_Text block_
# # # # # # #

2. Read an article in the paper yesterday about baby boomers( which is my generation), downsizing and their adult kids don't want a lot of the family heirlooms like crystal, fine china, sterling, Hummel figurines, etc. ( ok I don't want Hummel figurines either).

All this is making me think I need to clean out some of our closets of stuff we never use, and my other big challenge PAPER, and photos! Oh and old electronics.(Silicon Valley nerd here)

A few questions for you chatsters:
1. If .you haven't used something in X years or Y months, when is it a candidate for giving away?
2. What categories of items are easier for you to get rid of?
3. Do you have a magic question that helps you dispose of excess?( besides the Marie Kondo joy)

There are a couple of questions I'll ask myself. One is just, "do I want to continue to be the caretaker of this ____?" I also ask myself, "if this ____ is so important to me to keep, then why is it sitting in a box in my closet (probably gathering dust, mildew and who knows what) instead of out where I can see it, or instead of me using it." If my answer is that I might use it someday, I ask the big question, "okay then, so when was the last time you used it?"

One thing I've found that seems to make getting rid of things easier is also that I tell myself that my life is an ongoing process of growth and new adventures. I don't want my life to be defined by things that someone else chose that I don't really like, or by things that I bought that I once wanted and used. It seems sometimes that aging happens quickly when we stop growing and changing. It's like people get to a certain age and their houses are full, their closets are full, and they have no more room to allow themselves to make fresh choices. Their houses become museums to someone they once were, and now they're just the caretaker of the museum. My philosophy is that while I have happy memories, I never want my life to be more about memories than forward movement.

# # # # # # #

_Data excerpts_
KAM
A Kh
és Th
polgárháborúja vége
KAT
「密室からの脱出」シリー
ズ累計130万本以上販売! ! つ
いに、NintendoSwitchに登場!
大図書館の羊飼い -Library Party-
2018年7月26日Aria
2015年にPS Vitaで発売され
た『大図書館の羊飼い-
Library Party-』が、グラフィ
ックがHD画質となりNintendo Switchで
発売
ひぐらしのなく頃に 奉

# # # # # # #

_To-do item 1_
List the family heirlooms that the decluttering text names as things adult kids don't want.
_To-do item 2_
According to the decluttering text, what do the houses of people whose homes and closets are full become?

_Output 1_
Crystal, fine china, sterling, and Hummel figurines.

_Output 2_
They become museums to someone they once were.